**Try it**
Report each line of the entries that contains the word "unit", copied in full.

**Records for the task**
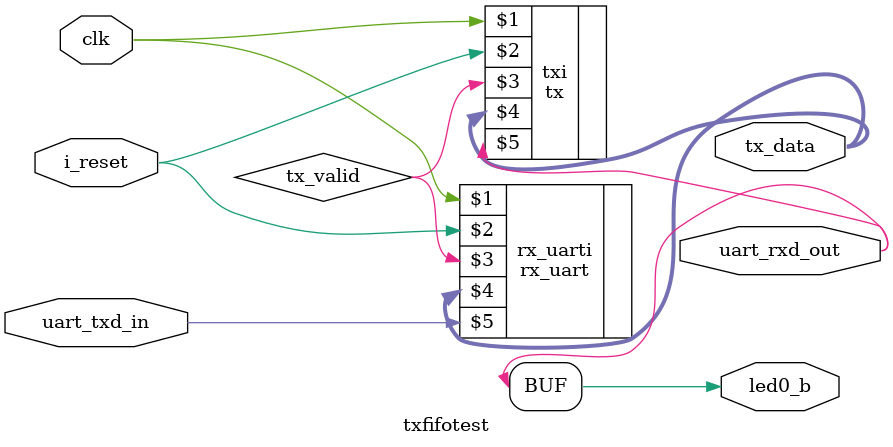
<source format=v>
`timescale 1ns / 1ps

module txfifotest #(
    parameter                     BW = 9,
    parameter                     TIMER_BITS = 32,
    parameter [(TIMER_BITS-1):0]  CLOCKS_PER_BAUD = 868
  ) (
    input wire            clk,
    input wire            i_reset,

    output wire            led0_b,
    output wire [(BW-2):0] tx_data,

    input wire            uart_txd_in,
    output wire           uart_rxd_out
  );

  wire tx_valid;

  assign led0_b = uart_rxd_out;

  tx #(BW, TIMER_BITS, CLOCKS_PER_BAUD) txi (
    clk,
    i_reset,
    tx_valid,
    tx_data,
    uart_rxd_out
  );

  rx_uart #(BW, TIMER_BITS, CLOCKS_PER_BAUD) rx_uarti (
    clk,
    i_reset,
    tx_valid,
    tx_data,
    uart_txd_in
  );
endmodule

</source>
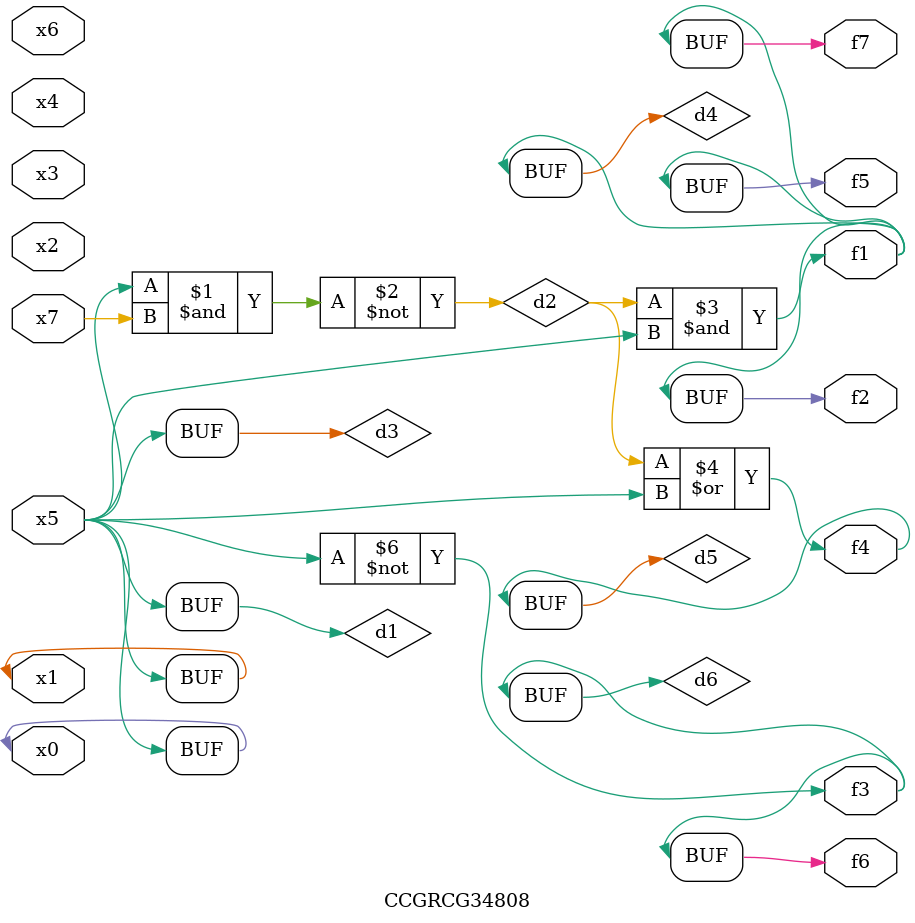
<source format=v>
module CCGRCG34808(
	input x0, x1, x2, x3, x4, x5, x6, x7,
	output f1, f2, f3, f4, f5, f6, f7
);

	wire d1, d2, d3, d4, d5, d6;

	buf (d1, x0, x5);
	nand (d2, x5, x7);
	buf (d3, x0, x1);
	and (d4, d2, d3);
	or (d5, d2, d3);
	nor (d6, d1, d3);
	assign f1 = d4;
	assign f2 = d4;
	assign f3 = d6;
	assign f4 = d5;
	assign f5 = d4;
	assign f6 = d6;
	assign f7 = d4;
endmodule

</source>
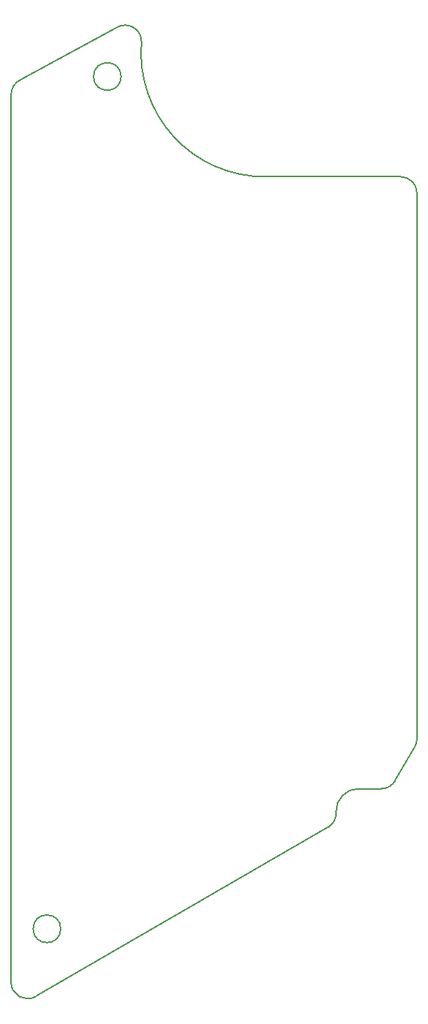
<source format=gbr>
%TF.GenerationSoftware,KiCad,Pcbnew,7.0.9*%
%TF.CreationDate,2024-03-04T02:50:00+09:00*%
%TF.ProjectId,Battcover,42617474-636f-4766-9572-2e6b69636164,rev?*%
%TF.SameCoordinates,Original*%
%TF.FileFunction,Profile,NP*%
%FSLAX46Y46*%
G04 Gerber Fmt 4.6, Leading zero omitted, Abs format (unit mm)*
G04 Created by KiCad (PCBNEW 7.0.9) date 2024-03-04 02:50:00*
%MOMM*%
%LPD*%
G01*
G04 APERTURE LIST*
%TA.AperFunction,Profile*%
%ADD10C,0.200000*%
%TD*%
G04 APERTURE END LIST*
D10*
X133647637Y-144364813D02*
G75*
G03*
X133647637Y-144364813I-1600000J0D01*
G01*
X140647637Y-45782767D02*
G75*
G03*
X140647637Y-45782767I-1600000J0D01*
G01*
X168179238Y-128164769D02*
G75*
G03*
X165563383Y-130888698I0J-2617999D01*
G01*
X164616801Y-132648091D02*
G75*
G03*
X165563381Y-130888698I-949998J1645447D01*
G01*
X130739000Y-152207450D02*
X164616802Y-132648092D01*
X127889001Y-150562002D02*
G75*
G03*
X130739000Y-152207449I1899999J0D01*
G01*
X127889000Y-47879000D02*
X127889000Y-150562002D01*
X128995290Y-46152726D02*
G75*
G03*
X127889000Y-47879000I793711J-1726275D01*
G01*
X140095731Y-40136018D02*
X128995290Y-46152725D01*
X143002890Y-41894434D02*
G75*
G03*
X140095731Y-40136018I-1893982J151097D01*
G01*
X143002891Y-41894434D02*
G75*
G03*
X157298344Y-57372768I14294746J-1138335D01*
G01*
X173047638Y-57372768D02*
X157298344Y-57372768D01*
X174947638Y-59272768D02*
G75*
G03*
X173047638Y-57372768I-1900000J0D01*
G01*
X174947638Y-122371225D02*
X174947638Y-59272768D01*
X174693086Y-123321225D02*
G75*
G03*
X174947638Y-122371225I-1645448J950000D01*
G01*
X172445027Y-127214978D02*
X174693086Y-123321225D01*
X170799426Y-128164978D02*
G75*
G03*
X172445027Y-127214978I152J1900001D01*
G01*
X168179569Y-128164768D02*
X170799426Y-128164978D01*
X168179238Y-128164768D02*
X168179569Y-128164768D01*
M02*

</source>
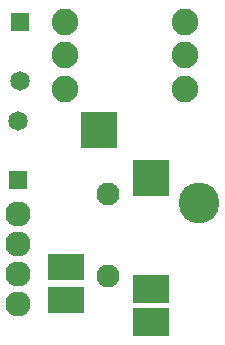
<source format=gts>
G04 #@! TF.FileFunction,Soldermask,Top*
%FSLAX46Y46*%
G04 Gerber Fmt 4.6, Leading zero omitted, Abs format (unit mm)*
G04 Created by KiCad (PCBNEW 4.0.2-stable) date 6/3/2016 7:26:30 PM*
%MOMM*%
G01*
G04 APERTURE LIST*
%ADD10C,0.150000*%
%ADD11C,2.248980*%
%ADD12R,3.050000X2.250000*%
%ADD13R,3.050000X2.450000*%
%ADD14R,3.050000X3.050000*%
%ADD15C,1.950000*%
%ADD16C,2.129600*%
%ADD17C,3.450000*%
%ADD18R,1.650000X1.650000*%
%ADD19C,1.650000*%
G04 APERTURE END LIST*
D10*
D11*
X6910000Y27830000D03*
X17070000Y27830000D03*
D12*
X6990000Y4275000D03*
X6990000Y7075000D03*
D13*
X14190000Y5175000D03*
X14190000Y2375000D03*
D14*
X14190000Y14575000D03*
X9840000Y18675000D03*
D15*
X10590000Y6275000D03*
X10590000Y13275000D03*
D16*
X2960000Y8995000D03*
X2960000Y6455000D03*
X2960000Y3915000D03*
X2960000Y11535000D03*
D11*
X17080000Y24980000D03*
X6920000Y24980000D03*
X17090000Y22150000D03*
X6930000Y22150000D03*
D17*
X18320000Y12465000D03*
D18*
X2960000Y14460000D03*
D19*
X2960000Y19460000D03*
D18*
X3120000Y27830000D03*
D19*
X3120000Y22830000D03*
M02*

</source>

**Output of the exercise**
G04 Gerber Fmt 4.6, Leading zero omitted, Abs format (unit mm)*
G04 Gerber Fmt 4.6, Leading zero omitted, Abs format (unit mm)*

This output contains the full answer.